[Annotated element listings]
--- start ---

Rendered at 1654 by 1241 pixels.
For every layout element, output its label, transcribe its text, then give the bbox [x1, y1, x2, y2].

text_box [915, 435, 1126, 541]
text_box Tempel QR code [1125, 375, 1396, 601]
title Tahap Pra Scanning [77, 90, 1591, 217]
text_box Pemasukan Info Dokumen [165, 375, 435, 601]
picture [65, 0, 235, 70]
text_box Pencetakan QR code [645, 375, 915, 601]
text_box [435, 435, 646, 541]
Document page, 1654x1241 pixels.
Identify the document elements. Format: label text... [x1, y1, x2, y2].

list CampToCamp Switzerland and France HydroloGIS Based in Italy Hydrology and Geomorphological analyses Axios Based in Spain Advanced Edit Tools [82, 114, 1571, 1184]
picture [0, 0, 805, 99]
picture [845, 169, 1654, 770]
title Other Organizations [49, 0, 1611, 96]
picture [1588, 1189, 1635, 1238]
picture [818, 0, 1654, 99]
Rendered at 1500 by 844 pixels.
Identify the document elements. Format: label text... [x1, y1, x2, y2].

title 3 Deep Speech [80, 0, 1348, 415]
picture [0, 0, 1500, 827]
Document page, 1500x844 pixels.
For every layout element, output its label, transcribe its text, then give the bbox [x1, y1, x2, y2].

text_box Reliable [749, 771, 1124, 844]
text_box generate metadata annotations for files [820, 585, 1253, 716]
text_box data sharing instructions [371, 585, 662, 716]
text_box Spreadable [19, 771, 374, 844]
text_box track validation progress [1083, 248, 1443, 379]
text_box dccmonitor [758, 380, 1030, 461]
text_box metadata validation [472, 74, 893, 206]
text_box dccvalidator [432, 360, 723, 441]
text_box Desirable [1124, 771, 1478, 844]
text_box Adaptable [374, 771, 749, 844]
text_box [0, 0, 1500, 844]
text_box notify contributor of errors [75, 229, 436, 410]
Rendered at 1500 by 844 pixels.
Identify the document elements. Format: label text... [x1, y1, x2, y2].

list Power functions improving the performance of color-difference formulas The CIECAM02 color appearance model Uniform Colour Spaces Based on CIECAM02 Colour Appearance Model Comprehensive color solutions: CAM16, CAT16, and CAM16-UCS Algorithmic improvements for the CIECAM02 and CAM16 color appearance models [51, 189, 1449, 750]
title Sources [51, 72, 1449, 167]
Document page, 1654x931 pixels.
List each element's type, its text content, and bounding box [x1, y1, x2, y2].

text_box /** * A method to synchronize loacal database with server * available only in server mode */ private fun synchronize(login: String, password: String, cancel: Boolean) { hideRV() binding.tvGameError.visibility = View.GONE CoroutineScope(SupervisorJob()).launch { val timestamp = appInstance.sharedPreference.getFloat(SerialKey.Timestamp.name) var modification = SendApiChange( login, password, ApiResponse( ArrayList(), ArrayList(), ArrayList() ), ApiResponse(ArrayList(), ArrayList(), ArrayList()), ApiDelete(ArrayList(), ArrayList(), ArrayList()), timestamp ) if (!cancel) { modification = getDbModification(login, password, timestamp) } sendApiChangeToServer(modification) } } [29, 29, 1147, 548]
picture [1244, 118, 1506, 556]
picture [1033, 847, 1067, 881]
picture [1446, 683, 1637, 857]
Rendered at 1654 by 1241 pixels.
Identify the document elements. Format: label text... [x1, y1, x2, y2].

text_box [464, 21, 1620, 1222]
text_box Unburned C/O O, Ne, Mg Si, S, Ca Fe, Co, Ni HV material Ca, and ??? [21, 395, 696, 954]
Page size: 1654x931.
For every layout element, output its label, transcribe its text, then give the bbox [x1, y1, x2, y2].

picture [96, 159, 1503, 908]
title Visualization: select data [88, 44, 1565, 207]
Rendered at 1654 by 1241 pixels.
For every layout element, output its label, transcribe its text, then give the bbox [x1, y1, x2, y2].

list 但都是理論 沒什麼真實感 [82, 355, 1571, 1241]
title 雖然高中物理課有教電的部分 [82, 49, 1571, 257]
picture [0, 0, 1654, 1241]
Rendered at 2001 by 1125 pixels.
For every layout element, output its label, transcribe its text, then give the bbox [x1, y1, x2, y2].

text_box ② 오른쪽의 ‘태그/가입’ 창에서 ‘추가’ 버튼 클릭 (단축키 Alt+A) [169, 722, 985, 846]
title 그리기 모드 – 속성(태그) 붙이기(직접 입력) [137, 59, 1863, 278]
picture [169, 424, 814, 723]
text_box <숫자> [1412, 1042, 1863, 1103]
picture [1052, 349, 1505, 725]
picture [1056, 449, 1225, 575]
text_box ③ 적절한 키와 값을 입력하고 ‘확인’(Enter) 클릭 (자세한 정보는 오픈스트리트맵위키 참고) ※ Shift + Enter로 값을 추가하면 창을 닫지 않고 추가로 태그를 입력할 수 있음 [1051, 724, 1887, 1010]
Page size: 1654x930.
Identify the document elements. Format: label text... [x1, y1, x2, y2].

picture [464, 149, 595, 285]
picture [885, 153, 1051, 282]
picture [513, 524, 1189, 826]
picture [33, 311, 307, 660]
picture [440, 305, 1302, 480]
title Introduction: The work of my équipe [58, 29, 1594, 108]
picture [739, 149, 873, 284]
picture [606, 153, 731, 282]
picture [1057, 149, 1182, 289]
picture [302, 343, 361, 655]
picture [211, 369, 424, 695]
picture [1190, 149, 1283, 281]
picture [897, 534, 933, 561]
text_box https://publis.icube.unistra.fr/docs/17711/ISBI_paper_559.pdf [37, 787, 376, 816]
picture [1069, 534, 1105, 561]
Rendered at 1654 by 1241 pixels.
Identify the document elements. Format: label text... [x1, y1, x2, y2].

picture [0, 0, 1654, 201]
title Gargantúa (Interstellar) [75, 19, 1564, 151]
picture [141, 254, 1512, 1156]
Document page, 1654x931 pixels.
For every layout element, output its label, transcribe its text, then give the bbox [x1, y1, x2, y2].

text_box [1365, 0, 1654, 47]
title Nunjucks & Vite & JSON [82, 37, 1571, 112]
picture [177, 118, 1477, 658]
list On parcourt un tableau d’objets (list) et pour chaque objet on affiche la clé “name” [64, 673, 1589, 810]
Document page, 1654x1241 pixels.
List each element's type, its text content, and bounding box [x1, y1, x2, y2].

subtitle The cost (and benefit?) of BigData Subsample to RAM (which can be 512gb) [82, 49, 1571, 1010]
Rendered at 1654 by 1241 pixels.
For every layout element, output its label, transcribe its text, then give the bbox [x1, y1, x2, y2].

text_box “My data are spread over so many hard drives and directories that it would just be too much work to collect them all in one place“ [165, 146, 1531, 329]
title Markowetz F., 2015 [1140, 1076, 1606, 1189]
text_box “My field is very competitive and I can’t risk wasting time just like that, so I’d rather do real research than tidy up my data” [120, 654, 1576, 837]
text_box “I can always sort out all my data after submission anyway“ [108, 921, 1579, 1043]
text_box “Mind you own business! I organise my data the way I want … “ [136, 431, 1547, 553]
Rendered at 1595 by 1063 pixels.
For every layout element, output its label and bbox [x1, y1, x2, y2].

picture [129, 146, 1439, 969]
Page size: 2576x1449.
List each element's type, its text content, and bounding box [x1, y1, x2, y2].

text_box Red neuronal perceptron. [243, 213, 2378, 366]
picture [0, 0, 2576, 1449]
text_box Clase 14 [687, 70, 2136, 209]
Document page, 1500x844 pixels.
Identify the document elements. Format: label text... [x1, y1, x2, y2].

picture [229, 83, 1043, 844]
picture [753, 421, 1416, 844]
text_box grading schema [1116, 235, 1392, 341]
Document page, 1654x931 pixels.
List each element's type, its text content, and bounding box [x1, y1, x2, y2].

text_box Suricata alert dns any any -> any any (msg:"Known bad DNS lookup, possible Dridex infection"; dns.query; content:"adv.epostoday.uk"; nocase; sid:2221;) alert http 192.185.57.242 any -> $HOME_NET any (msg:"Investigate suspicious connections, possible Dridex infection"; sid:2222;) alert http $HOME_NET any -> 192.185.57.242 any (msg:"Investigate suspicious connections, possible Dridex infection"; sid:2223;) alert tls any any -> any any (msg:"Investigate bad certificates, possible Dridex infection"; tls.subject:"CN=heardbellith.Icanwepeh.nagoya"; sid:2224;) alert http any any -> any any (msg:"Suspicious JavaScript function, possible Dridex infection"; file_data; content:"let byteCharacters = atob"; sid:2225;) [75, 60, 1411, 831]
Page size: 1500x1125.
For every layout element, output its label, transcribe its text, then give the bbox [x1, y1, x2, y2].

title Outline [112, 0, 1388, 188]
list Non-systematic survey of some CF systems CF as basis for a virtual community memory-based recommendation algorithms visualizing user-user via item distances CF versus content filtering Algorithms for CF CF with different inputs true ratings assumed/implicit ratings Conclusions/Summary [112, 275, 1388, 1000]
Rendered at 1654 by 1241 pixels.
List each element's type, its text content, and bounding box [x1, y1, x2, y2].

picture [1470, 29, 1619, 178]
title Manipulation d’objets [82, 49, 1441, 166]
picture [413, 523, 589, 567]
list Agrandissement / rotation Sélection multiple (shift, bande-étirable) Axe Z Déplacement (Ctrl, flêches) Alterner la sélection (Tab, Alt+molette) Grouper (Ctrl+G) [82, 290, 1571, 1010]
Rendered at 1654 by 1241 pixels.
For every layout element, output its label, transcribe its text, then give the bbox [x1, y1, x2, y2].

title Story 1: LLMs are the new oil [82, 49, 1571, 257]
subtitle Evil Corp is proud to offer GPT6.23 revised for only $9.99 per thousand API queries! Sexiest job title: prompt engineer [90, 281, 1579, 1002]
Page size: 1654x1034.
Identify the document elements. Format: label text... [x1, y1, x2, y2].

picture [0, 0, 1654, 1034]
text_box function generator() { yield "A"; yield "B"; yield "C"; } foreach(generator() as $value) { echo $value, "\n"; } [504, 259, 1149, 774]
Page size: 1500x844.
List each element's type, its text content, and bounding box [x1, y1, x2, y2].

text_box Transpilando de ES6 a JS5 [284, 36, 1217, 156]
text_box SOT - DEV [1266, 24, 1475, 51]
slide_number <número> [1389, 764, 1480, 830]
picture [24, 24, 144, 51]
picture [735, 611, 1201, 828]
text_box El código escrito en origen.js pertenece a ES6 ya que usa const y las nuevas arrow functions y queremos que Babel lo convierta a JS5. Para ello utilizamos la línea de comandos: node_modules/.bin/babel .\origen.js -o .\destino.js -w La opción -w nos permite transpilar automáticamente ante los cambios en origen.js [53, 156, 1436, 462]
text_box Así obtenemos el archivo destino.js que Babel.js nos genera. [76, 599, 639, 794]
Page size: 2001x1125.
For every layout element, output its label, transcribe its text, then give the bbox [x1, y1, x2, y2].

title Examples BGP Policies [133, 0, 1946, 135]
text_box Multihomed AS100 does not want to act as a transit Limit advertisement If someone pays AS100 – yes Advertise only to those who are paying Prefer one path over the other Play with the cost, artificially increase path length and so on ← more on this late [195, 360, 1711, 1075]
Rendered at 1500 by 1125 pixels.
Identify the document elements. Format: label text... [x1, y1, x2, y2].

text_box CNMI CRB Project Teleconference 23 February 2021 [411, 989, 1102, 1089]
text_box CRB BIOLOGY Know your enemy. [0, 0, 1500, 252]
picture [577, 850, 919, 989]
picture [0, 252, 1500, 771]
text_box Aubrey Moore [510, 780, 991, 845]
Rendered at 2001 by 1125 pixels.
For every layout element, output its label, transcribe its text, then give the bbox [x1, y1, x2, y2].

--- end ---

What you will do
Lay out the lines of the listing above as a numbered list, leaving out any blank lines. Cover only the stretch from the line that contains "Page size: 2576x1449." through the line that contains "text_box Clase 14 [687, 70, 2136, 209]".

Written reply
1. Page size: 2576x1449.
2. List each element's type, its text content, and bounding box [x1, y1, x2, y2].
3. text_box Red neuronal perceptron. [243, 213, 2378, 366]
4. picture [0, 0, 2576, 1449]
5. text_box Clase 14 [687, 70, 2136, 209]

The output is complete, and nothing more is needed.